Return the following data unchanged, line for line.

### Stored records

--*--

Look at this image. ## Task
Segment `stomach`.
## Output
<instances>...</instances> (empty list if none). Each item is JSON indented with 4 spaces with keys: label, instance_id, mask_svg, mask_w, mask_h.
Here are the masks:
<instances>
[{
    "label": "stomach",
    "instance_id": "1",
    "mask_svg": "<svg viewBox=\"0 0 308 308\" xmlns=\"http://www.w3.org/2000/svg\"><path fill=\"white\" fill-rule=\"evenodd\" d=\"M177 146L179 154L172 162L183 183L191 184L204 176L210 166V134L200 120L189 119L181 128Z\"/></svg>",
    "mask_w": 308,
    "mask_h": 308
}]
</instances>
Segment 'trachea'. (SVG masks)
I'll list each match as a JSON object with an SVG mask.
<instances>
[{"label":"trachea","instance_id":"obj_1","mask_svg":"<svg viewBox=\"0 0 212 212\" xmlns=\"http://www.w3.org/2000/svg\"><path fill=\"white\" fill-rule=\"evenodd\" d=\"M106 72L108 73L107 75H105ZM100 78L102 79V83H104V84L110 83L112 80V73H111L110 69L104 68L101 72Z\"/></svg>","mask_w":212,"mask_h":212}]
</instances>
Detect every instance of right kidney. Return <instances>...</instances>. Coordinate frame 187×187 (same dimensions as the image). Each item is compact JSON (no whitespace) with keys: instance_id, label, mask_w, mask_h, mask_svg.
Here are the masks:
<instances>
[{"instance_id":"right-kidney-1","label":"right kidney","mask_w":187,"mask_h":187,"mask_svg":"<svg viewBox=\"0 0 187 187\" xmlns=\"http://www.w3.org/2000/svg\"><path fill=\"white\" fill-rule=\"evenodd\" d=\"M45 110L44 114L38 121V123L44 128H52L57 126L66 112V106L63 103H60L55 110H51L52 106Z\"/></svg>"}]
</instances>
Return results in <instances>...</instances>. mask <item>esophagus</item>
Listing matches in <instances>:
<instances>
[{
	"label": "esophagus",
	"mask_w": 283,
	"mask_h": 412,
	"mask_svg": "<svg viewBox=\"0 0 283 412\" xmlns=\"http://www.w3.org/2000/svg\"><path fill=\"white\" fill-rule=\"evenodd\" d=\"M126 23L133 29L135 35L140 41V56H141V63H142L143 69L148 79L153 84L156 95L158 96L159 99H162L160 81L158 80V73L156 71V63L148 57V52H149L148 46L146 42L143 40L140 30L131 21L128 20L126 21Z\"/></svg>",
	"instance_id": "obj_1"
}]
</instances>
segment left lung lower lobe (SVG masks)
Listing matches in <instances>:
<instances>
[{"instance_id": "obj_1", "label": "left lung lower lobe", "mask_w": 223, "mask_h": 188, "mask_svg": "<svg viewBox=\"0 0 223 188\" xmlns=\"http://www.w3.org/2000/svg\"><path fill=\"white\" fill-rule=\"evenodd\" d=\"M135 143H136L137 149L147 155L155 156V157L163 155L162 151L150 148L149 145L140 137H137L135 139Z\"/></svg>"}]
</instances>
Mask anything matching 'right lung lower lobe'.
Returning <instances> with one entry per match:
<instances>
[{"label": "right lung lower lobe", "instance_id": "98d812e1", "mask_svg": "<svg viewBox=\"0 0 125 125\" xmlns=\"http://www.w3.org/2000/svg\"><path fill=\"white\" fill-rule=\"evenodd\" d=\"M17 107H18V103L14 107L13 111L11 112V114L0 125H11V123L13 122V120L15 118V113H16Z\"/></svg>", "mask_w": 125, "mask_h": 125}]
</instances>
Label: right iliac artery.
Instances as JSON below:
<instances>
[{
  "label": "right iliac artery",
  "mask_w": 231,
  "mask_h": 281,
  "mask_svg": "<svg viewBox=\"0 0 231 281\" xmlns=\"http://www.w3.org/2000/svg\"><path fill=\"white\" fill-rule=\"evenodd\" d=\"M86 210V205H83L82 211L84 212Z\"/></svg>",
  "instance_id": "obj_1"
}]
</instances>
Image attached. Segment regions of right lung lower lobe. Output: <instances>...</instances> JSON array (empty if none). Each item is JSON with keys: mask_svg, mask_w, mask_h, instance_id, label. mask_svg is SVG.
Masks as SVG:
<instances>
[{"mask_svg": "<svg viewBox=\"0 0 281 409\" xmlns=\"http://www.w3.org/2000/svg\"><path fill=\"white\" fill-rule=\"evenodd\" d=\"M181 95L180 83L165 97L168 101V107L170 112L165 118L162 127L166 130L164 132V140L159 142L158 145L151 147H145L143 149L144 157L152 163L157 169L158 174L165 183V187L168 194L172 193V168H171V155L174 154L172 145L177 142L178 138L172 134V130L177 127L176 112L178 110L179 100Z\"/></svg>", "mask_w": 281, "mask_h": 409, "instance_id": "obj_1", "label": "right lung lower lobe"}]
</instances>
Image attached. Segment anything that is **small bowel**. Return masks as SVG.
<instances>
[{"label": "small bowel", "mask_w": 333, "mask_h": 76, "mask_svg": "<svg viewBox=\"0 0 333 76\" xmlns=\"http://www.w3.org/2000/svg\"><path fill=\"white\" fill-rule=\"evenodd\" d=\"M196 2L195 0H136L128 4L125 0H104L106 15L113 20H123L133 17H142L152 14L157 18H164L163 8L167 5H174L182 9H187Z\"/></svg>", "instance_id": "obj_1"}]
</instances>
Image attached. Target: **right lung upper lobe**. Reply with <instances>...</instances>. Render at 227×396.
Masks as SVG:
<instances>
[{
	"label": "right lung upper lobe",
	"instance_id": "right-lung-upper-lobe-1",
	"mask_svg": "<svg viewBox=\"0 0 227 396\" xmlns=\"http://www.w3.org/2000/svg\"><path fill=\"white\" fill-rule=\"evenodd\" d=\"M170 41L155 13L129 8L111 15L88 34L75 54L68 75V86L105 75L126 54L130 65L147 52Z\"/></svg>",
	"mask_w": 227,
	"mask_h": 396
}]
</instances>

--*--

### EXPECTED ANSWER
Look at this image. ## Task
Segment `stomach`.
## Output
<instances>...</instances> (empty list if none). Each item is JSON indented with 4 spaces with keys: label, instance_id, mask_svg, mask_w, mask_h.
Here are the masks:
<instances>
[{
    "label": "stomach",
    "instance_id": "1",
    "mask_svg": "<svg viewBox=\"0 0 308 308\" xmlns=\"http://www.w3.org/2000/svg\"><path fill=\"white\" fill-rule=\"evenodd\" d=\"M177 146L179 154L172 162L183 183L191 184L204 176L210 166V134L200 120L189 119L181 128Z\"/></svg>",
    "mask_w": 308,
    "mask_h": 308
}]
</instances>
Segment 'trachea'. (SVG masks)
I'll list each match as a JSON object with an SVG mask.
<instances>
[{"label":"trachea","instance_id":"obj_1","mask_svg":"<svg viewBox=\"0 0 212 212\" xmlns=\"http://www.w3.org/2000/svg\"><path fill=\"white\" fill-rule=\"evenodd\" d=\"M106 72L108 73L107 75H105ZM100 78L102 79V83H104V84L110 83L112 80V73H111L110 69L104 68L101 72Z\"/></svg>","mask_w":212,"mask_h":212}]
</instances>
Detect every instance of right kidney. Return <instances>...</instances>. Coordinate frame 187×187 (same dimensions as the image). Each item is compact JSON (no whitespace) with keys: instance_id, label, mask_w, mask_h, mask_svg.
Here are the masks:
<instances>
[{"instance_id":"right-kidney-1","label":"right kidney","mask_w":187,"mask_h":187,"mask_svg":"<svg viewBox=\"0 0 187 187\" xmlns=\"http://www.w3.org/2000/svg\"><path fill=\"white\" fill-rule=\"evenodd\" d=\"M45 110L44 114L38 121V123L44 128H52L57 126L66 112V106L63 103H60L55 110H51L52 106Z\"/></svg>"}]
</instances>
Return results in <instances>...</instances>. mask <item>esophagus</item>
Listing matches in <instances>:
<instances>
[{
	"label": "esophagus",
	"mask_w": 283,
	"mask_h": 412,
	"mask_svg": "<svg viewBox=\"0 0 283 412\" xmlns=\"http://www.w3.org/2000/svg\"><path fill=\"white\" fill-rule=\"evenodd\" d=\"M126 23L133 29L135 35L140 41V56H141V63H142L143 69L148 79L153 84L156 95L158 96L159 99H162L160 81L158 80V73L156 71V63L148 57V52H149L148 46L146 42L143 40L140 30L131 21L128 20L126 21Z\"/></svg>",
	"instance_id": "obj_1"
}]
</instances>
segment left lung lower lobe (SVG masks)
Listing matches in <instances>:
<instances>
[{"instance_id": "obj_1", "label": "left lung lower lobe", "mask_w": 223, "mask_h": 188, "mask_svg": "<svg viewBox=\"0 0 223 188\" xmlns=\"http://www.w3.org/2000/svg\"><path fill=\"white\" fill-rule=\"evenodd\" d=\"M135 143H136L137 149L147 155L155 156V157L163 155L162 151L150 148L149 145L140 137H137L135 139Z\"/></svg>"}]
</instances>
Mask anything matching 'right lung lower lobe'.
Returning <instances> with one entry per match:
<instances>
[{"label": "right lung lower lobe", "instance_id": "98d812e1", "mask_svg": "<svg viewBox=\"0 0 125 125\" xmlns=\"http://www.w3.org/2000/svg\"><path fill=\"white\" fill-rule=\"evenodd\" d=\"M17 107H18V103L14 107L13 111L11 112V114L0 125H11V123L13 122V120L15 118V113H16Z\"/></svg>", "mask_w": 125, "mask_h": 125}]
</instances>
Label: right iliac artery.
Instances as JSON below:
<instances>
[{
  "label": "right iliac artery",
  "mask_w": 231,
  "mask_h": 281,
  "mask_svg": "<svg viewBox=\"0 0 231 281\" xmlns=\"http://www.w3.org/2000/svg\"><path fill=\"white\" fill-rule=\"evenodd\" d=\"M86 210V205H83L82 211L84 212Z\"/></svg>",
  "instance_id": "obj_1"
}]
</instances>
Image attached. Segment regions of right lung lower lobe. Output: <instances>...</instances> JSON array (empty if none). Each item is JSON with keys: mask_svg, mask_w, mask_h, instance_id, label. mask_svg is SVG.
Masks as SVG:
<instances>
[{"mask_svg": "<svg viewBox=\"0 0 281 409\" xmlns=\"http://www.w3.org/2000/svg\"><path fill=\"white\" fill-rule=\"evenodd\" d=\"M181 95L180 83L165 97L168 101V107L170 112L165 118L162 127L166 130L164 132V140L159 142L158 145L151 147H145L143 149L144 157L152 163L157 169L158 174L165 183V187L168 194L172 193V168H171V155L174 154L172 145L177 142L178 138L172 134V130L177 127L176 112L178 110L179 100Z\"/></svg>", "mask_w": 281, "mask_h": 409, "instance_id": "obj_1", "label": "right lung lower lobe"}]
</instances>
Image attached. Segment anything that is **small bowel**. Return masks as SVG.
<instances>
[{"label": "small bowel", "mask_w": 333, "mask_h": 76, "mask_svg": "<svg viewBox=\"0 0 333 76\" xmlns=\"http://www.w3.org/2000/svg\"><path fill=\"white\" fill-rule=\"evenodd\" d=\"M196 2L195 0H136L128 4L125 0H104L106 15L113 20H123L133 17H142L152 14L157 18H164L163 8L167 5H174L182 9H187Z\"/></svg>", "instance_id": "obj_1"}]
</instances>
Image attached. Target: **right lung upper lobe**. Reply with <instances>...</instances>. Render at 227×396.
Masks as SVG:
<instances>
[{
	"label": "right lung upper lobe",
	"instance_id": "right-lung-upper-lobe-1",
	"mask_svg": "<svg viewBox=\"0 0 227 396\" xmlns=\"http://www.w3.org/2000/svg\"><path fill=\"white\" fill-rule=\"evenodd\" d=\"M170 41L155 13L129 8L111 15L88 34L75 54L68 75V86L105 75L126 54L130 65L147 52Z\"/></svg>",
	"mask_w": 227,
	"mask_h": 396
}]
</instances>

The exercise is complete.